Sha-la, la-la-la-la, live for today!

It’s only been in recent times that opening credits for TV shows seem to matter artistically, at least to me. I never gave them much thought and would often just skip them if that was an option. But queue up a wonderful show like Pachinko, based on the 2017 novel by Min Jin Lee, and it’s no longer automatic. It can be its own tiny moment of genius, and in this case, the near-perfect blend of music, image, and sheer joy.

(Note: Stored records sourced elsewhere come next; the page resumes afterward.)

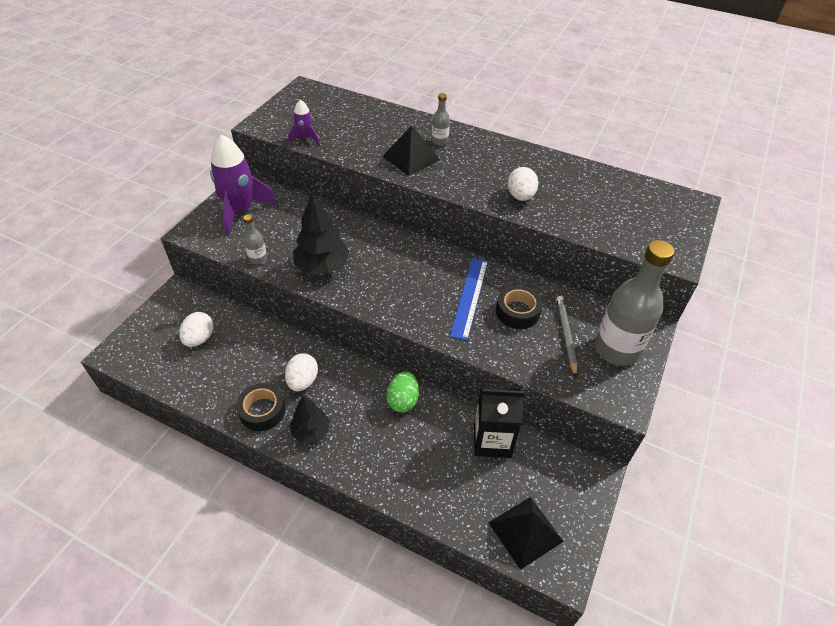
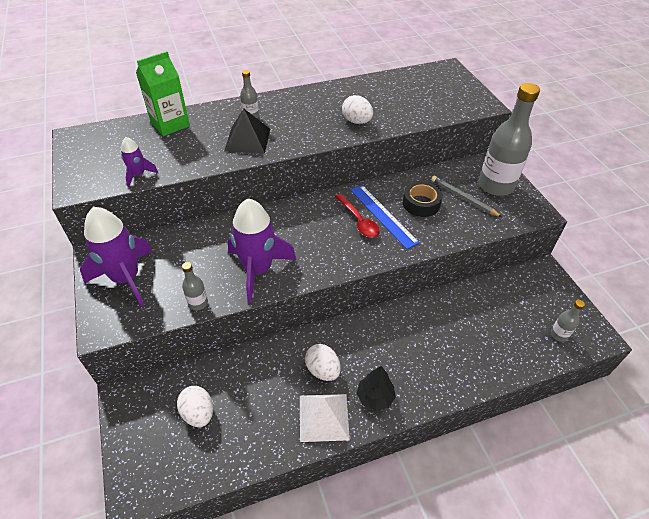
camera: 45 degrees left, 0 degrees up
(262, 411) = (323, 417): black tape -> white pyramid
(322, 266) = (258, 270): black tree -> purple rocket
(374, 114) = (170, 124): none -> green carton
(403, 400) = (402, 323): green egg -> none
(443, 286) = (358, 221): none -> red spoon
(492, 440) = (479, 300): black carton -> none
(525, 531) = (559, 334): black pyramid -> grey bottle

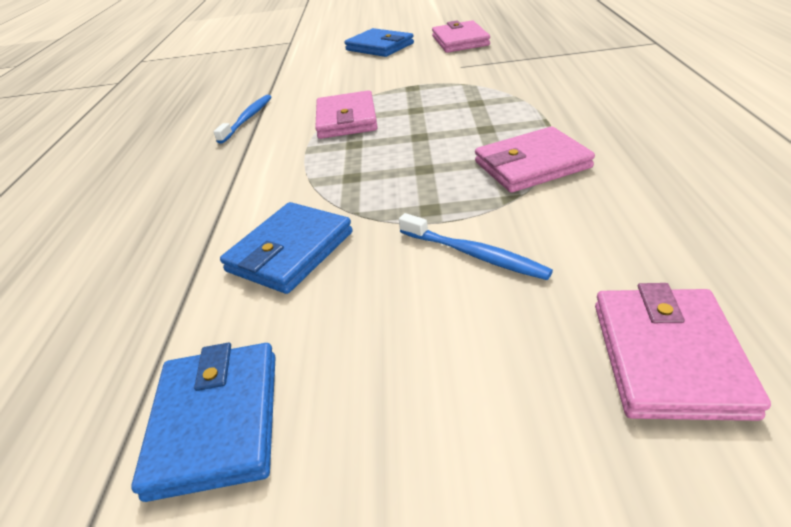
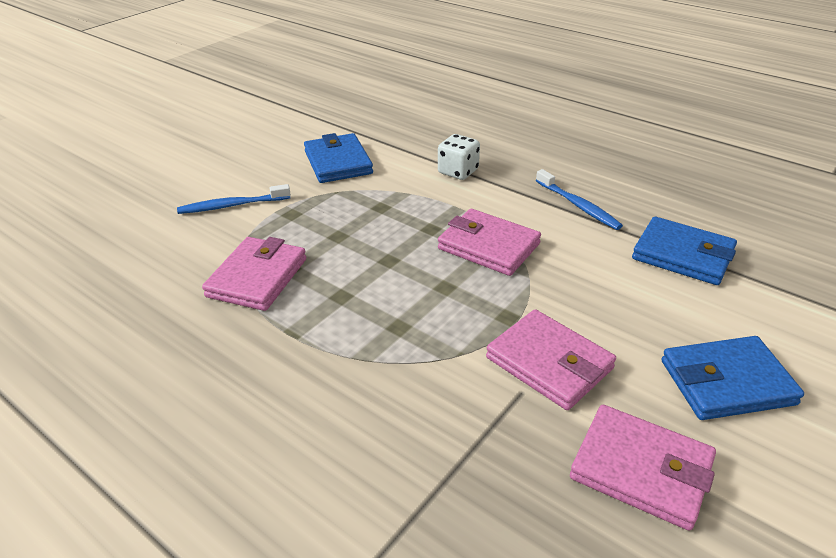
camera: 125 degrees right, 0 degrees up
(216, 422) = (266, 122): blue wallet -> blue wallet (683, 255)
(237, 179) = (458, 171): none -> white dice
(668, 357) = (100, 209): pink wallet -> pink wallet (549, 363)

The song in question, written originally in Italian, but made famous by The Grass Roots, is arguably the quintessential expression of 1960s rebellion in pop music form. One could say it doesn’t have the philosophical heft of a CSNY, Beatles, or Simon and Garfunkel lyric, but it wasn’t going for that. It was trying for something more basic, more “physical,” perhaps. The sound itself is just joyous, the refrain a manifesto and warning of sorts. It’s confident in its call to tune-in, drop out, make love, not war. Now. This moment. It’s among the most exuberant, anarchic responses to the world of “plastic people” the young saw all around them in the 1960s, and would have fit in well on the soundtrack of The Graduate too.

That battle for the young, and young at heart, of course, is timeless and knows no country.

I’m a couple of episodes from finishing the Apple TV+ series, and it’s beautifully made and consistently moving. Makes me want to read the novel, and study the tragic history of Japan’s annexation of Korea in 1910. Empire? What is it good for? Absolutely nothing, say it again!